> **What the exercise asks**
Retype every line of text in each listing, word for word and in the same order.

(Saved entries)
* * * * * * * * *

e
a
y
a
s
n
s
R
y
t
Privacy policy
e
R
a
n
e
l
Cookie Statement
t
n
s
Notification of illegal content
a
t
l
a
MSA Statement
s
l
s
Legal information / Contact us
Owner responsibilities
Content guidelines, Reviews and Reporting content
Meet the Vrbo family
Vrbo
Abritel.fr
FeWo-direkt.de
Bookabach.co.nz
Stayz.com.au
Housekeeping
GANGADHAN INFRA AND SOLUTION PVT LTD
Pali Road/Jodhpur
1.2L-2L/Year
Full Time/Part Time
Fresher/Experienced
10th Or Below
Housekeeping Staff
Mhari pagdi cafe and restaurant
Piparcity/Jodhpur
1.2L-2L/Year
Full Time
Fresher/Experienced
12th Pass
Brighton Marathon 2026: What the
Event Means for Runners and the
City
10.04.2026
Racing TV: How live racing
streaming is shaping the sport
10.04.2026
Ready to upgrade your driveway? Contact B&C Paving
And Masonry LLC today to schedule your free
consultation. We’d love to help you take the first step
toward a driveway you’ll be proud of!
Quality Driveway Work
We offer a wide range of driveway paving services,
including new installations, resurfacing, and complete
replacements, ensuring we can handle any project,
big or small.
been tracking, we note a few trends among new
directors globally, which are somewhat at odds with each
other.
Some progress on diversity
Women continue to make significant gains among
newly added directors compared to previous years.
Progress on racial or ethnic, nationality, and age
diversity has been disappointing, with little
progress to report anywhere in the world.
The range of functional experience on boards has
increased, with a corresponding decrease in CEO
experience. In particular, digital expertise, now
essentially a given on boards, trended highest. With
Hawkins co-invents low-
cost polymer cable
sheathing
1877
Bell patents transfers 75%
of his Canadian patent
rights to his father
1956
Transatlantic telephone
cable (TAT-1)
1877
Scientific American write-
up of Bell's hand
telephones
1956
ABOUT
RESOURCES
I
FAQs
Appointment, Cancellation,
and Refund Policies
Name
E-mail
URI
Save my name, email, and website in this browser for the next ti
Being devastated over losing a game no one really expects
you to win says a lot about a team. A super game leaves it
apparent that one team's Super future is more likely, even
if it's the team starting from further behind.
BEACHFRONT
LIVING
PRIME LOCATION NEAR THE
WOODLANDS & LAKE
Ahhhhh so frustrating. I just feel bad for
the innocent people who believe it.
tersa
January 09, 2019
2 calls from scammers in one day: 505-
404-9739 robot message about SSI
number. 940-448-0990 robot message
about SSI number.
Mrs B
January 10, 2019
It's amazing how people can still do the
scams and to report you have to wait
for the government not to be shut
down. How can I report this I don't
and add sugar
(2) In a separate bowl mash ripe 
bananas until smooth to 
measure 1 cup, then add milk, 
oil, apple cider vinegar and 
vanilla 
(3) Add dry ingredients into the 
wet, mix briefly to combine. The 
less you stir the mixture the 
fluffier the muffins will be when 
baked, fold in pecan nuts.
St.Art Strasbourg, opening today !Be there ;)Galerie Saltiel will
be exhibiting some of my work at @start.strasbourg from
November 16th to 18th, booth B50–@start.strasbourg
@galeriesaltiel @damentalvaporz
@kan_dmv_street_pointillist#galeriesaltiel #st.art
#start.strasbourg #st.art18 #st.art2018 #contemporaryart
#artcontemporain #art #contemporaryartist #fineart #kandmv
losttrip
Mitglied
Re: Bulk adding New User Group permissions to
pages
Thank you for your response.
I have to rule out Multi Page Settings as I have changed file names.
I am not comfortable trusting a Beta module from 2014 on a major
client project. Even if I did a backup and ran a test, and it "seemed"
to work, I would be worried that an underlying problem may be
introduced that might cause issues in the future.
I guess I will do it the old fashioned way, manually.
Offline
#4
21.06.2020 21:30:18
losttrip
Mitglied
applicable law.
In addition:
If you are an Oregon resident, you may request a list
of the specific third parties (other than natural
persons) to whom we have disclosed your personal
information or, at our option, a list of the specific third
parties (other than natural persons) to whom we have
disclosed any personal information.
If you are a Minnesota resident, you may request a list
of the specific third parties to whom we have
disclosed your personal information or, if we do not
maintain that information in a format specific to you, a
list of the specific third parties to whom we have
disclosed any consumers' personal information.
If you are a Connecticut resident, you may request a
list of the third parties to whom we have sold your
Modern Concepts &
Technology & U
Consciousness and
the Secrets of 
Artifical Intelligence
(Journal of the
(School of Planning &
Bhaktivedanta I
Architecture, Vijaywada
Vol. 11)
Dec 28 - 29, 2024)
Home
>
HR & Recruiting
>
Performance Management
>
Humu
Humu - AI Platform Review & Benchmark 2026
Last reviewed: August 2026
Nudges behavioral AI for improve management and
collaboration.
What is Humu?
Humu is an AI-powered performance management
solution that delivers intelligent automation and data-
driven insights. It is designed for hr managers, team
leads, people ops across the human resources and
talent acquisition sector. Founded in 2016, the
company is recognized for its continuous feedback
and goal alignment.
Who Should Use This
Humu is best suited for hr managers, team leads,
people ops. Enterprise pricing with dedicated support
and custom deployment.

* * * * * * * * *

> **Solution to this task**
e
a
y
a
s
n
s
R
y
t
Privacy policy
e
R
a
n
e
l
Cookie Statement
t
n
s
Notification of illegal content
a
t
l
a
MSA Statement
s
l
s
Legal information / Contact us
Owner responsibilities
Content guidelines, Reviews and Reporting content
Meet the Vrbo family
Vrbo
Abritel.fr
FeWo-direkt.de
Bookabach.co.nz
Stayz.com.au
Housekeeping
GANGADHAN INFRA AND SOLUTION PVT LTD
Pali Road/Jodhpur
1.2L-2L/Year
Full Time/Part Time
Fresher/Experienced
10th Or Below
Housekeeping Staff
Mhari pagdi cafe and restaurant
Piparcity/Jodhpur
1.2L-2L/Year
Full Time
Fresher/Experienced
12th Pass
Brighton Marathon 2026: What the
Event Means for Runners and the
City
10.04.2026
Racing TV: How live racing
streaming is shaping the sport
10.04.2026
Ready to upgrade your driveway? Contact B&C Paving
And Masonry LLC today to schedule your free
consultation. We’d love to help you take the first step
toward a driveway you’ll be proud of!
Quality Driveway Work
We offer a wide range of driveway paving services,
including new installations, resurfacing, and complete
replacements, ensuring we can handle any project,
big or small.
been tracking, we note a few trends among new
directors globally, which are somewhat at odds with each
other.
Some progress on diversity
Women continue to make significant gains among
newly added directors compared to previous years.
Progress on racial or ethnic, nationality, and age
diversity has been disappointing, with little
progress to report anywhere in the world.
The range of functional experience on boards has
increased, with a corresponding decrease in CEO
experience. In particular, digital expertise, now
essentially a given on boards, trended highest. With
Hawkins co-invents low-
cost polymer cable
sheathing
1877
Bell patents transfers 75%
of his Canadian patent
rights to his father
1956
Transatlantic telephone
cable (TAT-1)
1877
Scientific American write-
up of Bell's hand
telephones
1956
ABOUT
RESOURCES
I
FAQs
Appointment, Cancellation,
and Refund Policies
Name
E-mail
URI
Save my name, email, and website in this browser for the next ti
Being devastated over losing a game no one really expects
you to win says a lot about a team. A super game leaves it
apparent that one team's Super future is more likely, even
if it's the team starting from further behind.
BEACHFRONT
LIVING
PRIME LOCATION NEAR THE
WOODLANDS & LAKE
Ahhhhh so frustrating. I just feel bad for
the innocent people who believe it.
tersa
January 09, 2019
2 calls from scammers in one day: 505-
404-9739 robot message about SSI
number. 940-448-0990 robot message
about SSI number.
Mrs B
January 10, 2019
It's amazing how people can still do the
scams and to report you have to wait
for the government not to be shut
down. How can I report this I don't
and add sugar
(2) In a separate bowl mash ripe 
bananas until smooth to 
measure 1 cup, then add milk, 
oil, apple cider vinegar and 
vanilla 
(3) Add dry ingredients into the 
wet, mix briefly to combine. The 
less you stir the mixture the 
fluffier the muffins will be when 
baked, fold in pecan nuts.
St.Art Strasbourg, opening today !Be there ;)Galerie Saltiel will
be exhibiting some of my work at @start.strasbourg from
November 16th to 18th, booth B50–@start.strasbourg
@galeriesaltiel @damentalvaporz
@kan_dmv_street_pointillist#galeriesaltiel #st.art
#start.strasbourg #st.art18 #st.art2018 #contemporaryart
#artcontemporain #art #contemporaryartist #fineart #kandmv
losttrip
Mitglied
Re: Bulk adding New User Group permissions to
pages
Thank you for your response.
I have to rule out Multi Page Settings as I have changed file names.
I am not comfortable trusting a Beta module from 2014 on a major
client project. Even if I did a backup and ran a test, and it "seemed"
to work, I would be worried that an underlying problem may be
introduced that might cause issues in the future.
I guess I will do it the old fashioned way, manually.
Offline
#4
21.06.2020 21:30:18
losttrip
Mitglied
applicable law.
In addition:
If you are an Oregon resident, you may request a list
of the specific third parties (other than natural
persons) to whom we have disclosed your personal
information or, at our option, a list of the specific third
parties (other than natural persons) to whom we have
disclosed any personal information.
If you are a Minnesota resident, you may request a list
of the specific third parties to whom we have
disclosed your personal information or, if we do not
maintain that information in a format specific to you, a
list of the specific third parties to whom we have
disclosed any consumers' personal information.
If you are a Connecticut resident, you may request a
list of the third parties to whom we have sold your
Modern Concepts &
Technology & U
Consciousness and
the Secrets of 
Artifical Intelligence
(Journal of the
(School of Planning &
Bhaktivedanta I
Architecture, Vijaywada
Vol. 11)
Dec 28 - 29, 2024)
Home
>
HR & Recruiting
>
Performance Management
>
Humu
Humu - AI Platform Review & Benchmark 2026
Last reviewed: August 2026
Nudges behavioral AI for improve management and
collaboration.
What is Humu?
Humu is an AI-powered performance management
solution that delivers intelligent automation and data-
driven insights. It is designed for hr managers, team
leads, people ops across the human resources and
talent acquisition sector. Founded in 2016, the
company is recognized for its continuous feedback
and goal alignment.
Who Should Use This
Humu is best suited for hr managers, team leads,
people ops. Enterprise pricing with dedicated support
and custom deployment.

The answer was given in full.